What is beauty? It is precisely neither in the academic classicism nor in this new nihilism but in an inner quest that the artist finds the magnificence of lines, of shapes, in a clever combination of colors creating a light emanating from the stars. This is the artist’s most beautiful conquest, conquest of an unexplored world, of a new continent, the ex nihïlo discovery of a new reality coming out of her own world where the unconscious exists by the conscious. This world is full of extremely kind characters that wish us well and invite us on a merry go round of magic.
Captivated Art lovers can only react positively to this fabulous will to enter the painting, as they come out astounded altered but happy.
Patricia Torjman,DPhil, Art Critic
A POETIC WORLD - AN INNER JOURNEY
"A writer is a world trapped inside a person" (V. Hugo).

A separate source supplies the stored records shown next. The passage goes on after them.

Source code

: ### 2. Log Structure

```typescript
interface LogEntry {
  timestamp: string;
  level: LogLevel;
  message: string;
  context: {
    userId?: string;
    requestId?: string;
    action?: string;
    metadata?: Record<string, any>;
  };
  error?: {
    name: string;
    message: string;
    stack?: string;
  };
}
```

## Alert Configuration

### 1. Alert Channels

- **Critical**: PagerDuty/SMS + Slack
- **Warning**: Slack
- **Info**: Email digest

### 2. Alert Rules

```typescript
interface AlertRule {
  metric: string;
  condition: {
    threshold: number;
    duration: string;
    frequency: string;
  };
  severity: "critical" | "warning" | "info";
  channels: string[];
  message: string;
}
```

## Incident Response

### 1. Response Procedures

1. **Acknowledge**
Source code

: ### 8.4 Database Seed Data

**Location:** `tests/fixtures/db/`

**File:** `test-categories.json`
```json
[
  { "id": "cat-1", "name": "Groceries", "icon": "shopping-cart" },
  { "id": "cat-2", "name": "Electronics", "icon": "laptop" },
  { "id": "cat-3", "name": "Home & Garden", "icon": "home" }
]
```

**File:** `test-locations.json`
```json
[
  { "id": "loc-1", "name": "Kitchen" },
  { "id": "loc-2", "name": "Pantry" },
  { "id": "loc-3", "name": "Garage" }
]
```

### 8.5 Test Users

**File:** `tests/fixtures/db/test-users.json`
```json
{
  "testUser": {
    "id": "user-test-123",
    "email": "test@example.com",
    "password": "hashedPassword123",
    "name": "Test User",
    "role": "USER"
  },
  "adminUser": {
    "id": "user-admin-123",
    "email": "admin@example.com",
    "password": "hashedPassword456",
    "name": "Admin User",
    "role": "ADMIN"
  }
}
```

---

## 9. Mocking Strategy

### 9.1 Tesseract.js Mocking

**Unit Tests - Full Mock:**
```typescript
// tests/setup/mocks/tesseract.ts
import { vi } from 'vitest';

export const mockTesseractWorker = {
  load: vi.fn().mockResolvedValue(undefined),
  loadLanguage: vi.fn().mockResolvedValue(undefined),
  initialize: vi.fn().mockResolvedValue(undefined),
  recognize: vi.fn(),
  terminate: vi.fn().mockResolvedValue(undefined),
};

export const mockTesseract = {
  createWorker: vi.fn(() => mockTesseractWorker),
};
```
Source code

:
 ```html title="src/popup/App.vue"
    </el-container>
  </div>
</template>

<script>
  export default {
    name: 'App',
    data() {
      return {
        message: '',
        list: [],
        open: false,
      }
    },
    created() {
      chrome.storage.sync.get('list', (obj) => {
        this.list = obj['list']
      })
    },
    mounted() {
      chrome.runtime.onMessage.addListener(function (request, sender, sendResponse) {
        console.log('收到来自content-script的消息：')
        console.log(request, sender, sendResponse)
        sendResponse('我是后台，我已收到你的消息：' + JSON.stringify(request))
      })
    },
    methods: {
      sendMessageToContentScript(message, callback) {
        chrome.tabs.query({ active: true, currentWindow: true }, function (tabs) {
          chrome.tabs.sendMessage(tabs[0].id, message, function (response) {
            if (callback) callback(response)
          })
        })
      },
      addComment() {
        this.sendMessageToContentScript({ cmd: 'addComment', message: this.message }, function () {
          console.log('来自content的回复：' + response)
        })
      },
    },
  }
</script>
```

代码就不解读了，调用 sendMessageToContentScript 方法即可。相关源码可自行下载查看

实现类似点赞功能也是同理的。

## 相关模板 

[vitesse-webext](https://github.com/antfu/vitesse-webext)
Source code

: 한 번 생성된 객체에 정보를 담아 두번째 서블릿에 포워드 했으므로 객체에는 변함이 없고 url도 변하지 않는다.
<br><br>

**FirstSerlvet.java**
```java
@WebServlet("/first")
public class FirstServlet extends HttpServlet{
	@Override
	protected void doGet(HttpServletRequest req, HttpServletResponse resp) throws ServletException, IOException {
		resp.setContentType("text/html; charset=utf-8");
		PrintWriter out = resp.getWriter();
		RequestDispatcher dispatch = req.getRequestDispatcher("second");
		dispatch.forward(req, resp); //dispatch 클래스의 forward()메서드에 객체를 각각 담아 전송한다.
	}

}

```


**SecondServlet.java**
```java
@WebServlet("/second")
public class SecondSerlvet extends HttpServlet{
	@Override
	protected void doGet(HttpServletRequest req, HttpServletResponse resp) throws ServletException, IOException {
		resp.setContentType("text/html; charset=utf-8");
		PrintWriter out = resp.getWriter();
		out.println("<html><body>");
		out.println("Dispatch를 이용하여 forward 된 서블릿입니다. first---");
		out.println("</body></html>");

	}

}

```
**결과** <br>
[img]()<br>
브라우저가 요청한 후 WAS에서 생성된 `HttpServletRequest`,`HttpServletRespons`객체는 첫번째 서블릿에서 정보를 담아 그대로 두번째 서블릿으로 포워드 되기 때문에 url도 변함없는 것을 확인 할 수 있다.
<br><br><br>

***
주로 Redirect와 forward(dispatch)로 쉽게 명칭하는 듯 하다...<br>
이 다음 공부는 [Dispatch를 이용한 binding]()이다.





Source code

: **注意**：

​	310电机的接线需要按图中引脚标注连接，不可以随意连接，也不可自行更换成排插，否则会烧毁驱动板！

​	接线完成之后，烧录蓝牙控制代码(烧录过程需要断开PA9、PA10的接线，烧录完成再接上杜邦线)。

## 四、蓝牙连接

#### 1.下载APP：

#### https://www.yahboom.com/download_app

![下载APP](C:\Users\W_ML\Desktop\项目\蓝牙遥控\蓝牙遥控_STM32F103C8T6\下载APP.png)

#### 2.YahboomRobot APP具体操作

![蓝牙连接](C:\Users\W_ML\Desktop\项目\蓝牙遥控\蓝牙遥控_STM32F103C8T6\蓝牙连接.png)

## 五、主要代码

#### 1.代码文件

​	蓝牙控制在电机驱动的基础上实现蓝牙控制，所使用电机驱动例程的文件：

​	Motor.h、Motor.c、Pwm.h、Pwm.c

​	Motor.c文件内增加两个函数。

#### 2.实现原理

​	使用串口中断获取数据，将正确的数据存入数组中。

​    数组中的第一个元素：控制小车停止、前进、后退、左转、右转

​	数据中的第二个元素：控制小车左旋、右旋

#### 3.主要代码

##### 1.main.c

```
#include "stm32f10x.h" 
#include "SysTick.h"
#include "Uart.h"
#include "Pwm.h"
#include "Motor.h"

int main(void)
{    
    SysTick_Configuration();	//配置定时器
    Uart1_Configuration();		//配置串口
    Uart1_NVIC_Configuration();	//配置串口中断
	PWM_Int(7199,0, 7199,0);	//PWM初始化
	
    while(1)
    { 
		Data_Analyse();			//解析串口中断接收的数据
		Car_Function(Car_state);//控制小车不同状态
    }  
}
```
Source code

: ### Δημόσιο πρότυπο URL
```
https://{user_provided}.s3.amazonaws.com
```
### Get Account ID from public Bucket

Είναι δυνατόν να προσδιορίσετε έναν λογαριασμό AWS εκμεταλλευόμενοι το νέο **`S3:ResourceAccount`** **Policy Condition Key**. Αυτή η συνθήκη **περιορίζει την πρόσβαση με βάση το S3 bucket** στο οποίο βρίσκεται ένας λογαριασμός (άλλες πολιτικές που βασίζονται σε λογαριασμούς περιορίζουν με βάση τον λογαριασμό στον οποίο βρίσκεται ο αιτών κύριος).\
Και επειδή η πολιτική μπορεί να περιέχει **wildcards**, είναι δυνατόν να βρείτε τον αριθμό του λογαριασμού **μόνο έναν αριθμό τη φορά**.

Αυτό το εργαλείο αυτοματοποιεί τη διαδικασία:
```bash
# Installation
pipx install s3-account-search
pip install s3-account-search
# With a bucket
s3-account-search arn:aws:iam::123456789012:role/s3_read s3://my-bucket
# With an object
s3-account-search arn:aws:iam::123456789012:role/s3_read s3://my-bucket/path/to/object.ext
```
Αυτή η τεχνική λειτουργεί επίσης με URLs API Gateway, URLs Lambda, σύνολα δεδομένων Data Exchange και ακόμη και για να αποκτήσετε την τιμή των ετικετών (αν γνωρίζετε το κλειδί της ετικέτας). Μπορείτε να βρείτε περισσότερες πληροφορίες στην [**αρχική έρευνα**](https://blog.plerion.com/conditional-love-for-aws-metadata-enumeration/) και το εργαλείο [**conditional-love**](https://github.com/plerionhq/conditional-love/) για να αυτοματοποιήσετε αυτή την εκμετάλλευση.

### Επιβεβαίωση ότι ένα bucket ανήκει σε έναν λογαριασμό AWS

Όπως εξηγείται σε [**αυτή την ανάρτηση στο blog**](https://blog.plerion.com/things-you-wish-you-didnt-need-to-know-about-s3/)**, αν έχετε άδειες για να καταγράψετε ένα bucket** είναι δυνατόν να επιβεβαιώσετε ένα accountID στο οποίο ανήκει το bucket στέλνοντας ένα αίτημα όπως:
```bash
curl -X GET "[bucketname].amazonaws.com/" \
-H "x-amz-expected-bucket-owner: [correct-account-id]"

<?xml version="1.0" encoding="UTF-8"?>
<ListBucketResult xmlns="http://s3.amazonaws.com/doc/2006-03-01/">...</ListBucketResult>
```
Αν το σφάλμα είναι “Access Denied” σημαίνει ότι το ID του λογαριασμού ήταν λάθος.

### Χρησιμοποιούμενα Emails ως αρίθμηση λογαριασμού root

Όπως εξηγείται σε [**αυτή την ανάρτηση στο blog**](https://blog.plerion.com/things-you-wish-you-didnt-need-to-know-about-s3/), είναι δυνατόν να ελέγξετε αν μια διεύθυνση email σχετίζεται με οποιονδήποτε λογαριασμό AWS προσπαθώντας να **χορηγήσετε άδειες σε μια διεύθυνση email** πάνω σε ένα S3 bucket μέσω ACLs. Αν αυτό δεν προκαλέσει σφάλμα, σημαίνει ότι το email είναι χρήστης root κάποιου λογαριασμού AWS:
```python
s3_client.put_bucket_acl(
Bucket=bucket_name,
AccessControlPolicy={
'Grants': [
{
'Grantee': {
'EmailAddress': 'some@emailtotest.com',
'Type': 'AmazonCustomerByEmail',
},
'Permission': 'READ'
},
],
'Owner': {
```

The same can be said about painters, so for thirty years, I have been creating a poetic and colorful universe inhabited by peculiar characters and imaginary landscapes.
I am not creating according to modern art trends; I am exploring my own world, because I am really convinced that an inner journey is the only positive answer to face turmoil and confusion. I am a wide-awake dreamer and, though I am a part of it, I am living away from the art world and its economic and strategic demands…My creative process brings these dreams of mine to life through painting and objects.
My journey towards authenticity and my desire to grow as a human being lead my creative process into
a spiritual inner journey which should appeal to keen art lovers.